The pressure is on for Gov. Pat McCrory to veto legislation that would eliminate SNAP benefits for thousands of North Carolinians next July. Credit: Alvimann/Morguefile.
 By Stephanie CarsonContact
October 1, 2015

RALEIGH, N.C. – After taking months to iron out a state budget, North Carolina lawmakers are now pushing bills that could have as great an impact on the state's citizens as the budget.

One of those bills is House Bill 318, which includes a provision that could impact the eligibility of Supplemental Nutrition Assistance Program (SNAP) benefits for thousands of residents.

According to Alexandra Sirota with the N.C. Budget and Tax Center, the bill will prohibit the state from accessing federal waivers to the amount of time childless adults can receive the benefits – and also impact any waivers offered in the future.

"You can imagine two, three years from now if we were to have another Great Recession, the state would no longer be able to apply for this time-limit waiver to provide food assistance to those who have lost jobs through no fault of their own," says Sirota.

Current unemployment rates are high enough in 77 of the state's 100 counties to qualify for the waiver.
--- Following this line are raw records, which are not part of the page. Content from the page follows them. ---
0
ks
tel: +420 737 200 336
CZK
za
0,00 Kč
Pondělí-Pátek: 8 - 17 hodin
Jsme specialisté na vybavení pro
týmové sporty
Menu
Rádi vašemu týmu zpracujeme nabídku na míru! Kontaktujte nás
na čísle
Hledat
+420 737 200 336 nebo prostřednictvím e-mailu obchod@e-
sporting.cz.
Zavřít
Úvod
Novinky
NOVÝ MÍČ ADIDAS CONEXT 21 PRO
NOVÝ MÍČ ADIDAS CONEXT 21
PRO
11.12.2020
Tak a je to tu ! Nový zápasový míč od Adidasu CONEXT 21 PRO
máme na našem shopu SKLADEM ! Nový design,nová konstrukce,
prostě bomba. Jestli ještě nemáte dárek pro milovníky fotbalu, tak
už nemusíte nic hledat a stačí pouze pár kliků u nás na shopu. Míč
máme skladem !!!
If Gov. Pat McCrory signs the bill, as many as 105,000 North Carolinians would lose access to SNAP benefits after July 2016. Supporters of eliminating the waiver argue it is possible for people to find work to support themselves.

But as lawmakers move to reduce access to food assistance, unemployment rates in 72 counties have increased – and Sirota says there is still not enough job-training assistance to help those who can't find a job secure the training needed to make it in the workforce.

"The challenge, of course, is that in so many communities across the state, there are too few jobs and too few training opportunities to support those who want to work," she says, "and who want to get the skills that are needed for work."

Sirota adds the missing SNAP benefits will equal millions of dollars that won't be spent in the local economy.